Ce n’est nullement une objection que de voir parfois le sucre disparaître du sang veineux musculaire ; car, si la combustion musculaire est trop intense, tout le sucre du sang est brûlé. Mais nous en sommes avertis par la sensation douloureuse (fatigue musculaire) qui se produit alors. Un mécanisme ne peut être assez parfait pour suffire à tous les abus. Il n’est pas de machine si bien construite, qui puisse toujours résister aux dépenses immodérées qu’on lui demande.

Loin de voir là un défaut à l’appareil régulateur du glycose, on y verra une perfection de plus, puisque l’organisme est aussitôt averti par une sensation impérieuse de fatigue qu’il y a excès dans le travail musculaire. Tant que la machine travaille régulièrement, nous ne souffrons pas ; mais une douleur vive avertit aussitôt qu’il y a excès de travail. Existe-t-il, dans l’industrie, beaucoup d’appareils avertisseurs aussi délicats ?

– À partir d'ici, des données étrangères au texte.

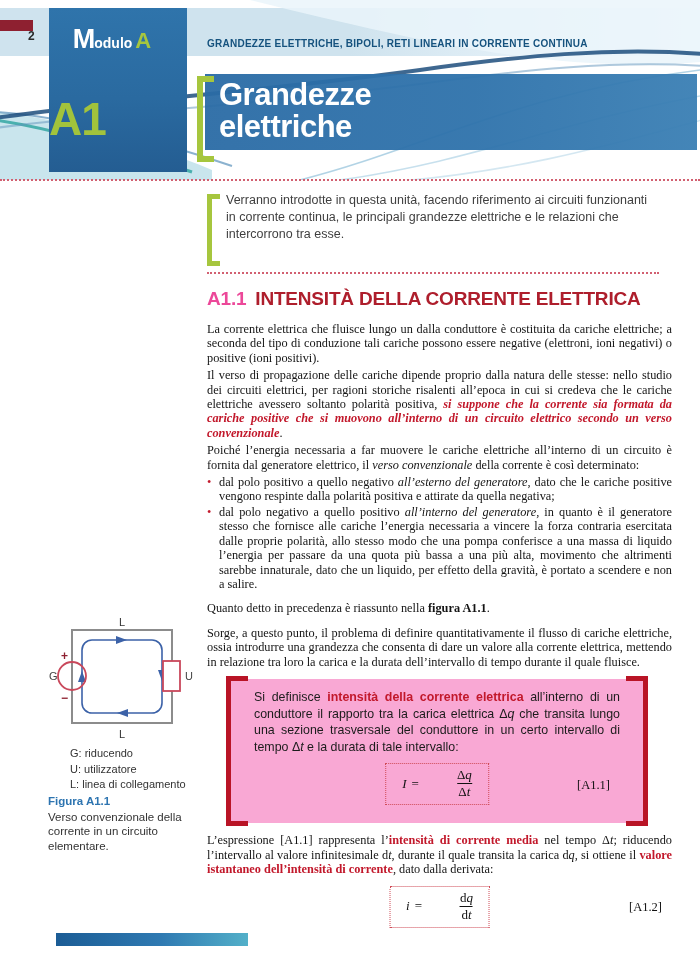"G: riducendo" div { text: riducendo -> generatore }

La stabilité chimique du sang est encore assurée par d’autres mécanismes régulateurs, aussi exacts que celui du sucre. Ainsi le chlorure de sodium est en quantité constante dans le sang. Si, par une alimentation trop salée, nous ingérons trop de sel, aussitôt il est activement éliminé par l’urine. Jadis j’ai fait sur ce point une expérience décisive. J’ai pris trois chiens dont l’un (A) recevait beaucoup de sel, l’autre (B) n’en recevait qu’une quantité très modérée, à peine suffisante, le troisième (C) n’en recevait pas du tout. Eh bien ! au bout de quelques semaines, ces trois chiens avaient tous trois exactement la même quantité de sel dans le sang. Le chien C, qui ne recevait pas de sel, n’en éliminait pas, et gardait dans son sang toute la quantité nécessaire. Le chien B éliminait très peu de sel, juste la quantité qu’on lui donnait. Et le chien A éliminait très vite, en une heure à peine, le grand excès de sel qu’on lui faisait ingérer.